Perturbation des chaines d’approvisionnement ?

L’effet de ces hausses de droits sur les chaines d’approvisionnement dépendra largement de leur niveau et de leur périmètre géographique. Sur ce sujet, les déclarations de Donald Trump ont souvent varié.

Depuis le premier mandat de Donald Trump, l’économie américaine et l’économie chinoise ont déjà entamé un certain découplage. Les droits mis en place par les deux dernières administrations ont accéléré le mouvement de diversification des approvisionnements. L’Asie du sud et le Mexique ont été les principaux bénéficiaires de ce mouvement.

Néanmoins, les entreprises américaines ayant une logistique transfrontalière complexe — comme la chimie et les cosmétiques — pourraient faire face à des hausses de coûts non négligeables, en particulier si des droits de douane élevés sont imposés au Mexique.

Mais à court terme, il n’y aura pas de relocalisation dans les nombreux segments (comme le packaging) où il n’y a pas ou peu de fournisseurs américains. En effet, déplacer l’approvisionnement dans de nouveaux pays est loin d’être simple et peut demander au moins cinq ans, en particulier lorsque de nouvelles usines sont nécessaires.

Depuis plusieurs années, beaucoup de nos interlocuteurs prédisent une régionalisation des chaines d’approvisionnement. Les plus gros acteurs ont ainsi fait le choix d’être présents sur plusieurs continents. S’il y a peu de fournisseurs globaux dans la filière cosmétique, nombreux sont toutefois ceux à être présents des deux côtés de l’Atlantique.

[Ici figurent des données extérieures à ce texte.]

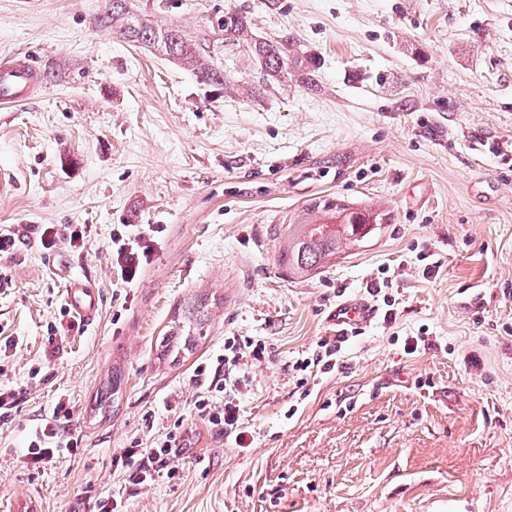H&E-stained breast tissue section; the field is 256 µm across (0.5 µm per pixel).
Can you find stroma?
<instances>
[{
	"mask_svg": "<svg viewBox=\"0 0 512 512\" xmlns=\"http://www.w3.org/2000/svg\"><path fill=\"white\" fill-rule=\"evenodd\" d=\"M132 4L192 39L223 87L97 27L103 0H0V55L43 83L0 112V225L19 235L0 254V512H512V0ZM228 10L287 44L285 79L225 36ZM324 195L386 221L290 273L288 227ZM61 224L86 225L82 247L41 246ZM153 224L150 262L122 285L114 235ZM75 276L99 290L89 324L59 313ZM349 298L375 319L298 385ZM195 303L192 351L163 359ZM232 336L265 345L235 393L248 448L193 410L195 368ZM61 398L80 444L32 464ZM176 427L169 472L114 465Z\"/></svg>",
	"mask_w": 512,
	"mask_h": 512,
	"instance_id": "35a3bbf8",
	"label": "stroma"
}]
</instances>
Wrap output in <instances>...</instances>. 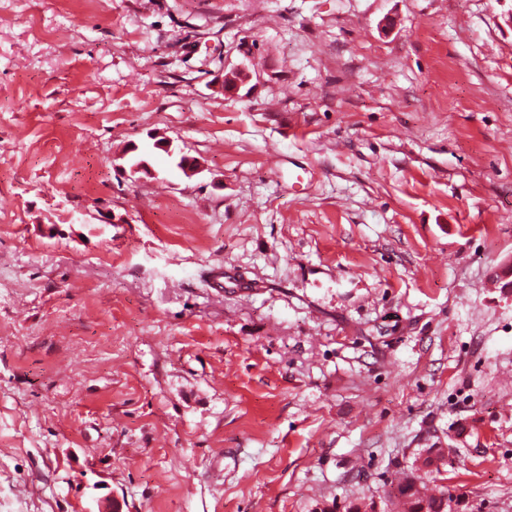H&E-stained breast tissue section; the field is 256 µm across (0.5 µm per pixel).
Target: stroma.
Listing matches in <instances>:
<instances>
[{
	"instance_id": "1",
	"label": "stroma",
	"mask_w": 512,
	"mask_h": 512,
	"mask_svg": "<svg viewBox=\"0 0 512 512\" xmlns=\"http://www.w3.org/2000/svg\"><path fill=\"white\" fill-rule=\"evenodd\" d=\"M511 14L0 0V512H512ZM420 475L411 472L396 487L399 498L405 501L408 512H448V491L441 489L438 495L424 498L418 490Z\"/></svg>"
}]
</instances>
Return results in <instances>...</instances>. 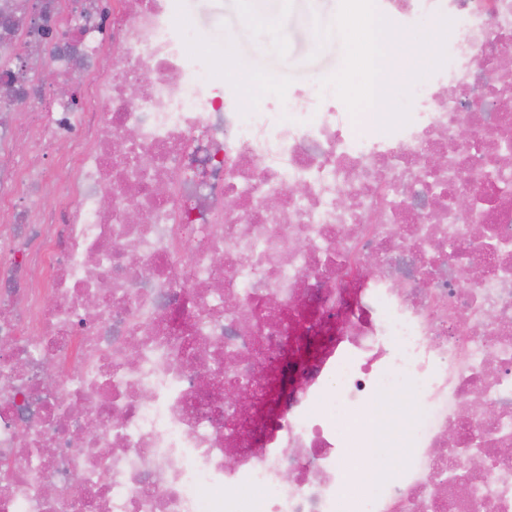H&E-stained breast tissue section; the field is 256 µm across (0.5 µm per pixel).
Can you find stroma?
Masks as SVG:
<instances>
[{
    "label": "stroma",
    "mask_w": 512,
    "mask_h": 512,
    "mask_svg": "<svg viewBox=\"0 0 512 512\" xmlns=\"http://www.w3.org/2000/svg\"><path fill=\"white\" fill-rule=\"evenodd\" d=\"M179 20L210 72L221 74L232 51L235 78L246 86L272 76L288 91L321 77L348 96L374 76L369 47L345 34L342 0H183Z\"/></svg>",
    "instance_id": "obj_1"
}]
</instances>
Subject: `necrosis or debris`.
I'll return each mask as SVG.
<instances>
[{"label":"necrosis or debris","mask_w":512,"mask_h":512,"mask_svg":"<svg viewBox=\"0 0 512 512\" xmlns=\"http://www.w3.org/2000/svg\"><path fill=\"white\" fill-rule=\"evenodd\" d=\"M385 2L448 32L393 120L0 0V512H512V0Z\"/></svg>","instance_id":"4bbe7bcc"}]
</instances>
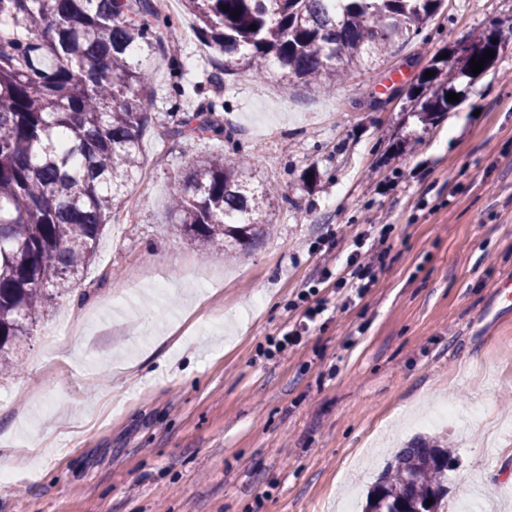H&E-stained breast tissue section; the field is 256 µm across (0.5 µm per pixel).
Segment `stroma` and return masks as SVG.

Ralentissement du commerce international

Pour ceux qui n’ont pas de site de production aux États-Unis, un accès plus difficile au marché américain pourrait affecter les perspectives de croissance.

Au cours des deux dernières décennies, l’industrie européenne des cosmétiques a beaucoup compté sur le marché américain pour palier à la mollesse de son propre marché.

Le nouveau protectionnisme américain entrainera logiquement un recul du commerce international, lequel serait amplifié si l’économie chinoise s’enfonçait davantage dans la crise. Il pourrait atteindre 0,3% à 3% selon le niveau et l’étendue géographique des nouveaux droits de douane et selon l’importance des rétorsions.

La réorganisation du commerce mondial pourrait se faire au bénéfice du groupe des BRICS, que l’Indonésie vient de rejoindre. À l’exception peut-être de la Chine.

La signature du traité de libre-échange entre l’Union européenne et le Mercosur pourrait ainsi ouvrir de nouveaux débouchés aux deux zones. Pour l’industrie européenne des cosmétiques, un marché comme le Brésil offre un potentiel de croissance gigantesque. Mais le coût environnemental risque d’être gigantesque lui aussi.

Car si l’élection de Donald Trump a été un des événements marquants de 2024, il est aussi quasi certain que l’année dernière a été la plus chaude jamais enregistrée pour la planète.